===== 本文

高校時代、あまり人間間で楽しみを見いだせず夢のことばかり考えていた。私の見る夢はいつも決まった雰囲気のものばかりで、悪夢は年に1、2回しか見ない。

私のいつも見る夢は、空が薄暗い澄んだ朝、日の出は遅く肌寒さを感じる季節で、決まって建物の高いところにいる。ある時は昔家族で遊びに行った遊園地を模した、実際は存在しないあまりにも高すぎるビルの中。ある時は昔家族で住んでいたマンションの存在しない、見たこともない屋上。
小さい時に見たおかしな幻覚に何年も思いを馳せて、幻想の派生ばかり目に浮かぶ。

いつも心は秋一色で、待ち遠しくて待ち遠しくて、肌で秋を感じ始めると心が昂り、してはいけない事をしたくなる。夢で見た場所が実在するんじゃないかって、誰にもバレないようこっそりとリアルへ持ち込んでしまう。

ローマ調の置物が規則正しく並んだ小さな池がある私の頭の中の屋上。少し強く冷たい風を感じ、屋上の中央をフラフラとさまよう。自分の力ではバランスが取れずビル風に身を任せる。気付かないうちに足を滑らせ死んでしまうかも。あまりにも気持ちよすぎて多幸感で胸がはち切れそうになりながら、世界の全てを悟る。何も分からないことなんてなくて、何も考えたくない。嫌なこと全部忘れて、ただただその時を楽しむ。これが私の最高に神聖なエクスタシー。

自分の頭の中の映像があまりにも素敵で形容し難い特別な価値のあるものだから、他者を踏み込ませるには純真すぎる。そもそもこんなこと、誰に説明したって理解してくれる人なんて居ない。

==========

● **作業課題 1**
夢についての本文のうち、「私のいつも見る夢は、空が薄暗」から「小さい時に見たおかしな幻覚に何年も思いを馳せて、幻想の派生ばかり目に浮かぶ。」までのすべてを一字一句変えずに書き写してください。
本文と記録は、それぞれ別の出典から取られています。

===== データ抜粋

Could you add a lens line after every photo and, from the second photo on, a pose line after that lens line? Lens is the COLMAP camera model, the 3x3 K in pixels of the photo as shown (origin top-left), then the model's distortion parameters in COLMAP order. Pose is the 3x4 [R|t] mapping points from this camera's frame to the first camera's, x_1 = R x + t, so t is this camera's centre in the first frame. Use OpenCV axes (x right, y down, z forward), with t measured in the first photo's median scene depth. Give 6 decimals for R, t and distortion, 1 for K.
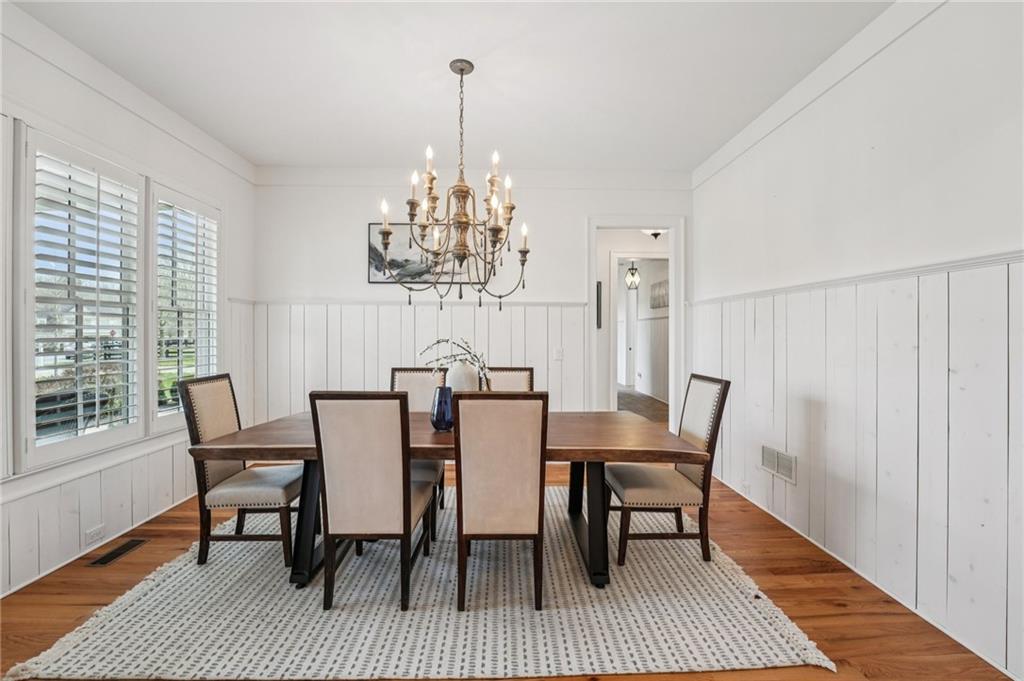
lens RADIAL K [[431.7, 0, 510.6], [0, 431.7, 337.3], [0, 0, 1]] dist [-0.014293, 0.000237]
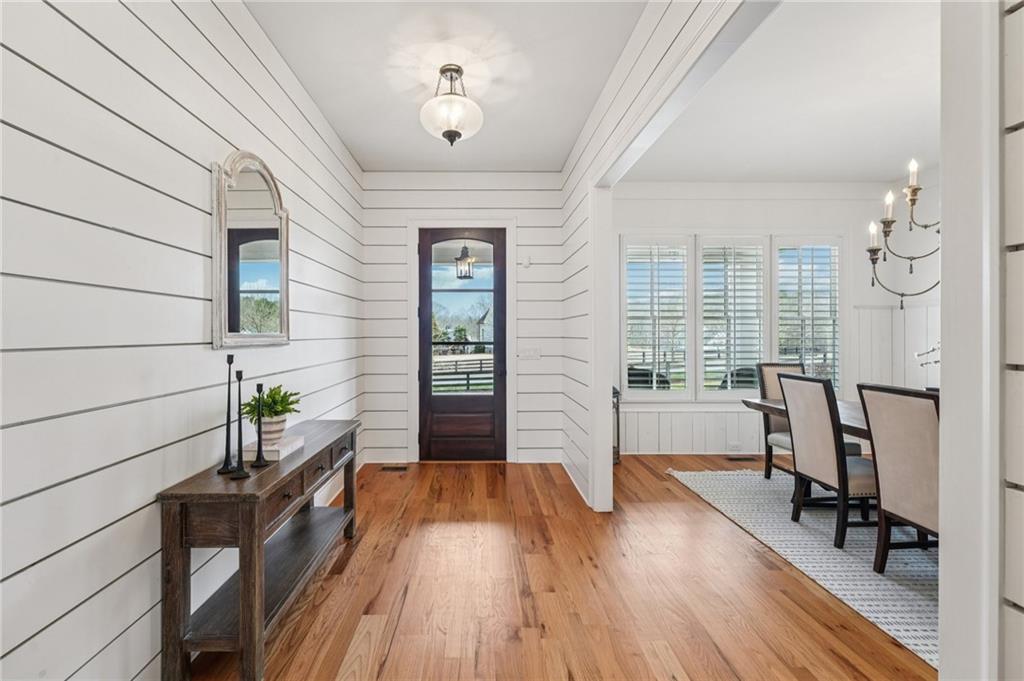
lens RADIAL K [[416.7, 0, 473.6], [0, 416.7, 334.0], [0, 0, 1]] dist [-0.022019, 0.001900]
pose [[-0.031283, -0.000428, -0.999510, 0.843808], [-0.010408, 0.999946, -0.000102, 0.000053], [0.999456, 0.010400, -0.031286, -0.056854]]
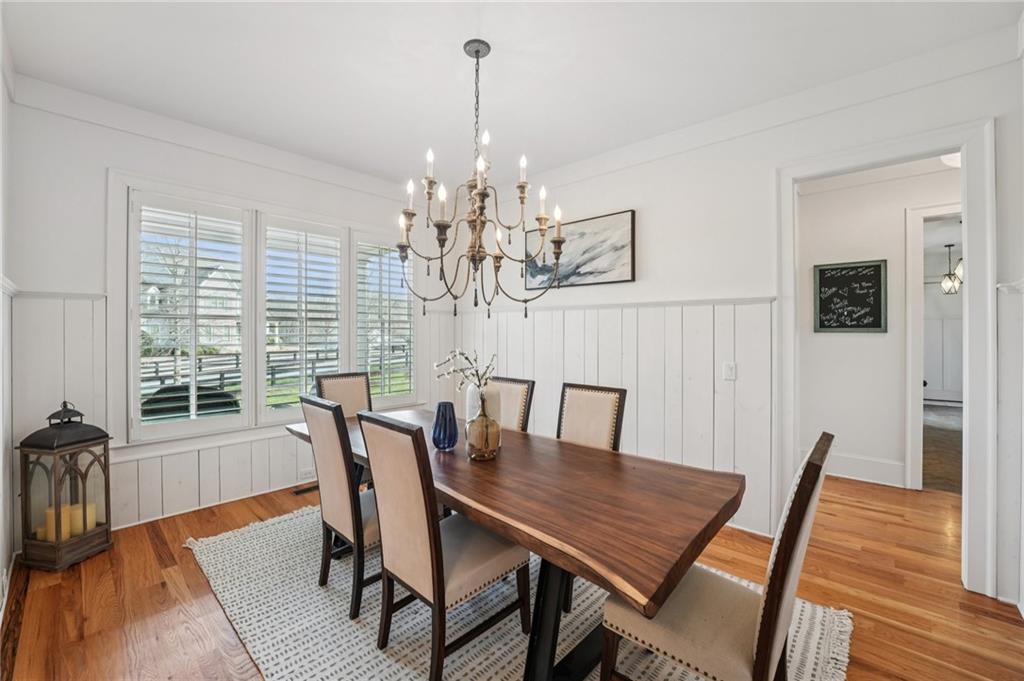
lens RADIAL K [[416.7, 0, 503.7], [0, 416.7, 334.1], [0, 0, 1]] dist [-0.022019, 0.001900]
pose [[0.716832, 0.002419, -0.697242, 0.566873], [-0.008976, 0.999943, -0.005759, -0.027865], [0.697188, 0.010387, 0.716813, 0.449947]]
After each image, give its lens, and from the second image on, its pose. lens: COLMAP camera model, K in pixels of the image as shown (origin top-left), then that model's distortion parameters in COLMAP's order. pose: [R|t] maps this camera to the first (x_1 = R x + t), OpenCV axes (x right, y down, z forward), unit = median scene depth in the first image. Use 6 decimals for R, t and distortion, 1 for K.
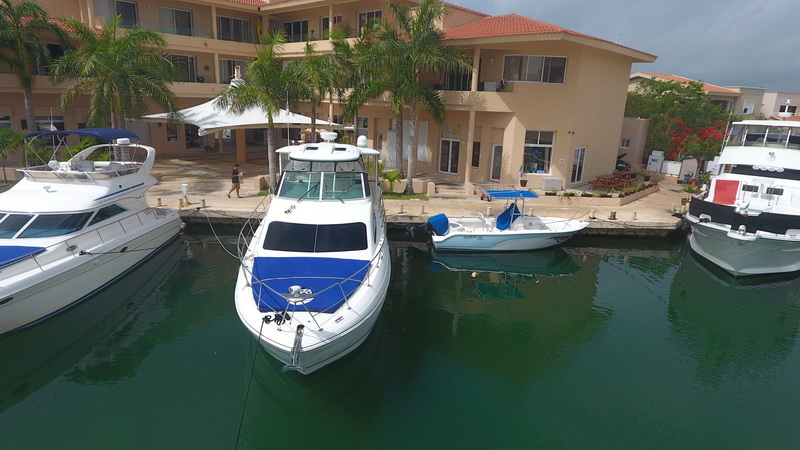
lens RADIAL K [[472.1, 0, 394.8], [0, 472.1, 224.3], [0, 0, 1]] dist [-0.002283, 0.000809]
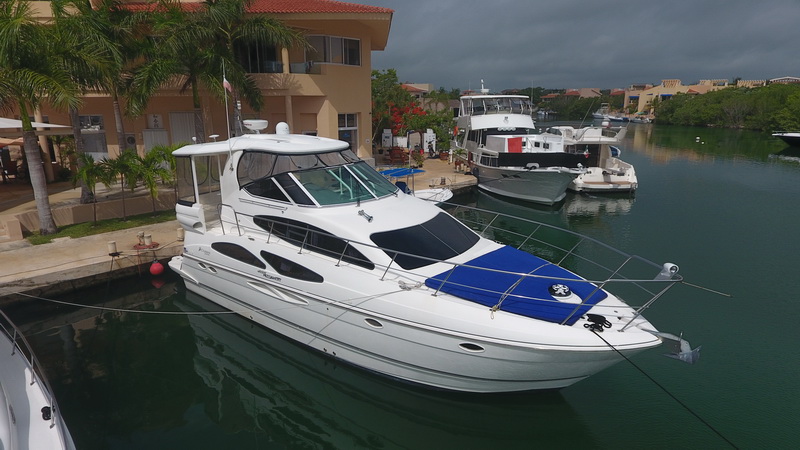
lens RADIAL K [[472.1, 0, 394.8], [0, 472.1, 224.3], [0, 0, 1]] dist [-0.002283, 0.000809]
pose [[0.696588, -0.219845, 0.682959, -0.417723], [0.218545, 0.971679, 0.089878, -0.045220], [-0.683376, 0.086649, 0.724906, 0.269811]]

==========

● **作業課題 2**
記録のうち「After each image, give」を含む行から記録の最後までだけを、列名「入力」「出力」の2列CSVとして並べてください。1行につき記録の文面とその答えを組にし、それぞれを引用符で囲んだ1つのフィールドに収めて改行は空白に置き換え、画像は含めないでください。

● **結果 1**
私のいつも見る夢は、空が薄暗い澄んだ朝、日の出は遅く肌寒さを感じる季節で、決まって建物の高いところにいる。ある時は昔家族で遊びに行った遊園地を模した、実際は存在しないあまりにも高すぎるビルの中。ある時は昔家族で住んでいたマンションの存在しない、見たこともない屋上。
小さい時に見たおかしな幻覚に何年も思いを馳せて、幻想の派生ばかり目に浮かぶ。

● **結果 2**
入力,出力
"After each image, give its lens, and from the second image on, its pose. lens: COLMAP camera model, K in pixels of the image as shown (origin top-left), then that model's distortion parameters in COLMAP's order. pose: [R|t] maps this camera to the first (x_1 = R x + t), OpenCV axes (x right, y down, z forward), unit = median scene depth in the first image. Use 6 decimals for R, t and distortion, 1 for K.","lens RADIAL K [[472.1, 0, 394.8], [0, 472.1, 224.3], [0, 0, 1]] dist [-0.002283, 0.000809] lens RADIAL K [[472.1, 0, 394.8], [0, 472.1, 224.3], [0, 0, 1]] dist [-0.002283, 0.000809] pose [[0.696588, -0.219845, 0.682959, -0.417723], [0.218545, 0.971679, 0.089878, -0.045220], [-0.683376, 0.086649, 0.724906, 0.269811]]"